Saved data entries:

--- START ---

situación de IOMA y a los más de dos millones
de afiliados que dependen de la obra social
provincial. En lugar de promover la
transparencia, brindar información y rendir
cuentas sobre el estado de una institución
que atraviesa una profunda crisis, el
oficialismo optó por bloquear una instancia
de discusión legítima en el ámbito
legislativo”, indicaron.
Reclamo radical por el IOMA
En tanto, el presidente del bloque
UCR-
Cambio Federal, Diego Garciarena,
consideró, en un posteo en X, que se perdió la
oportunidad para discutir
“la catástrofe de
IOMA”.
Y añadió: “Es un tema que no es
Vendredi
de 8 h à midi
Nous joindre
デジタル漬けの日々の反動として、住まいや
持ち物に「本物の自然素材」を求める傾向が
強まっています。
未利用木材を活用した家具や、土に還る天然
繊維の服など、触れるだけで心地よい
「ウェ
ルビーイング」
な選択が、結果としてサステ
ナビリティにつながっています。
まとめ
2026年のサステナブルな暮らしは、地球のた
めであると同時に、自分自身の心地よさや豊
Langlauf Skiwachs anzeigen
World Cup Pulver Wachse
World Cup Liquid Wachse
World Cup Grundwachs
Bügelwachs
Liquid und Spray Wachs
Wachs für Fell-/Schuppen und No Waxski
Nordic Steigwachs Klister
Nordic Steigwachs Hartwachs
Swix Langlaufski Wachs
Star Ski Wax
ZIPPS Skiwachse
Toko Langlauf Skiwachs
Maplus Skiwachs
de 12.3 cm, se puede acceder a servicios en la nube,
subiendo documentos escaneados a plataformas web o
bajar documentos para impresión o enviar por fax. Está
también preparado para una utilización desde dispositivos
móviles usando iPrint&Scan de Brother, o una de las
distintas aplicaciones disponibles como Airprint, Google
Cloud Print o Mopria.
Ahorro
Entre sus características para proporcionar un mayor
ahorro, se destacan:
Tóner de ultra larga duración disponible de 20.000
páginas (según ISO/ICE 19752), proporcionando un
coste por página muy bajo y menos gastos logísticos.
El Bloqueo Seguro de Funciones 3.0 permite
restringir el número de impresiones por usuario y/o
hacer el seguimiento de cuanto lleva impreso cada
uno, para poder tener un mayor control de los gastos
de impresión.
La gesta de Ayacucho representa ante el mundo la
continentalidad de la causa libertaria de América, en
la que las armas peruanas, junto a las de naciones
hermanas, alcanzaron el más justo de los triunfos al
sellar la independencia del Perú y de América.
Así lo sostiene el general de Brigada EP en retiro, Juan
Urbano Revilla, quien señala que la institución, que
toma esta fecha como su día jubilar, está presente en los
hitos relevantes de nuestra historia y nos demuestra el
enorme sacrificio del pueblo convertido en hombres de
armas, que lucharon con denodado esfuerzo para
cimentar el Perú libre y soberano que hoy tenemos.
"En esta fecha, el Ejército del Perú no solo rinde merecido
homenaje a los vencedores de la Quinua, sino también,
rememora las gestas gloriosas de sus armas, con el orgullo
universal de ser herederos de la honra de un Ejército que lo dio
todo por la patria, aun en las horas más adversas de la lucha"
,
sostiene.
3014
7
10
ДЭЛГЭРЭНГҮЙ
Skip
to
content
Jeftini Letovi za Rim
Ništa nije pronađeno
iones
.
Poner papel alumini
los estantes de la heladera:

--- END ---

> [Problem description] Report every line in the listing that contains the word "mayor".

> [Response to the exercise]
Entre sus características para proporcionar un mayor
uno, para poder tener un mayor control de los gastos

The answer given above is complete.